OLTP query cost.
OLTP systems typically are expected to have high concurrency. Schedulers (CPU's) need to be available for worker threads. The default query cost threshold of 5 is admittedly very low. But the goal in OLTP is to keep query cost as low as possible. Lower than 5 will be a good challenge in complex systems.
When a query cost is higher than threshold, I am not totally sure if giving it DOP of all sockets would be a good idea. Sure enough, queries higher than threshold will start using parallelism, but at the cost of worker threads for other concurrent requests.
This was a long way to say that the real goal should be to reduce query cost.
Costly queries when call parallelism, the optimizer decides to split the data into equal sets of whatever MaxDOP is configured. This decision is based on estimate and is never 100% accurate. So, these smaller datasets are usually not equal. Each runs on its own worker thread. And each worker thread handling a smaller portion of data does not necessarily run faster. In fact, optimizer spent precious time deciding and splitting data. Then it executed that same plan MaxDOP times to pull that data. You just hope that you had good covering indexes (INCLUDE clause) to avoid Key Lookup's.
After all the data is collected by MaxDOP number of threads, these smaller datasets have to be put back together. That is another resource consuming process. Moreover, since not all threads retrieved the same row counts, usually some threads complete sooner than others.

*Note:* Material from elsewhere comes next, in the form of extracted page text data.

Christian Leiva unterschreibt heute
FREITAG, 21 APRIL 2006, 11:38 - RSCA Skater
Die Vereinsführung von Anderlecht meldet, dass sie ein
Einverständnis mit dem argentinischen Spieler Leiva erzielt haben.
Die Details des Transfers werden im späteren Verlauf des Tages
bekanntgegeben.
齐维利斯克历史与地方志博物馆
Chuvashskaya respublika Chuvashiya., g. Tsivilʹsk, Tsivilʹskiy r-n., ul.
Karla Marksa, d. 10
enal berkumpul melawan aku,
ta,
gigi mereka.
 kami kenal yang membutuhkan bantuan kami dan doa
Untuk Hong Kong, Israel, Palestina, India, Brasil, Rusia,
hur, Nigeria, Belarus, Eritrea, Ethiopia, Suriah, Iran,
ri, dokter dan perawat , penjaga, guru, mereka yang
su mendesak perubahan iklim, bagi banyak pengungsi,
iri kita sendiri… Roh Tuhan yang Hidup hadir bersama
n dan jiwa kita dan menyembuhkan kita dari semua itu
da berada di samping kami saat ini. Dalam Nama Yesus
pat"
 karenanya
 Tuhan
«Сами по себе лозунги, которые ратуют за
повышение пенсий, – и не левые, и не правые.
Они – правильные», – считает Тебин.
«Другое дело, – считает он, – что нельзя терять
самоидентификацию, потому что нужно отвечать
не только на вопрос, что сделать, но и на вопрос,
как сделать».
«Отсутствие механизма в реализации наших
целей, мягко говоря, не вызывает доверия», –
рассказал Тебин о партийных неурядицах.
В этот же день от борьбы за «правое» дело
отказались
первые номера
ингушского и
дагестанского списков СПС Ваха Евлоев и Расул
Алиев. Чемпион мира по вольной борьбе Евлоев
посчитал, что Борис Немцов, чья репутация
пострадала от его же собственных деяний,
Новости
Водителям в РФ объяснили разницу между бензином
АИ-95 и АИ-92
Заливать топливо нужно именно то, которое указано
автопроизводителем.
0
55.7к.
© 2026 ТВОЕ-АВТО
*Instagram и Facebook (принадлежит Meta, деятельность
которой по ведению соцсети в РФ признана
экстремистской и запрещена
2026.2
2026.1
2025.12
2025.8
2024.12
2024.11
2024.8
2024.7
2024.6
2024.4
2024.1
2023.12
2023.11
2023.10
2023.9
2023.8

The completed threads then wait for all the threads to complete before the data can be merged into one dataset.
That is where you see CXPACKETS type of waits.
So why does SQL Server then even have parallelism?
The best consumers for parallelism are data warehouses. In OLAP systems, data is bulk loaded from other systems into fact tables or if you are using Inmon approach, other semi-normalized systems. In either case, the data is coming in and needs to be populated in the data warehouse tables.
In this case, parallelism comes in handy. It splits the bulk data in MaxDOP threads and populates the destination tables in parallel.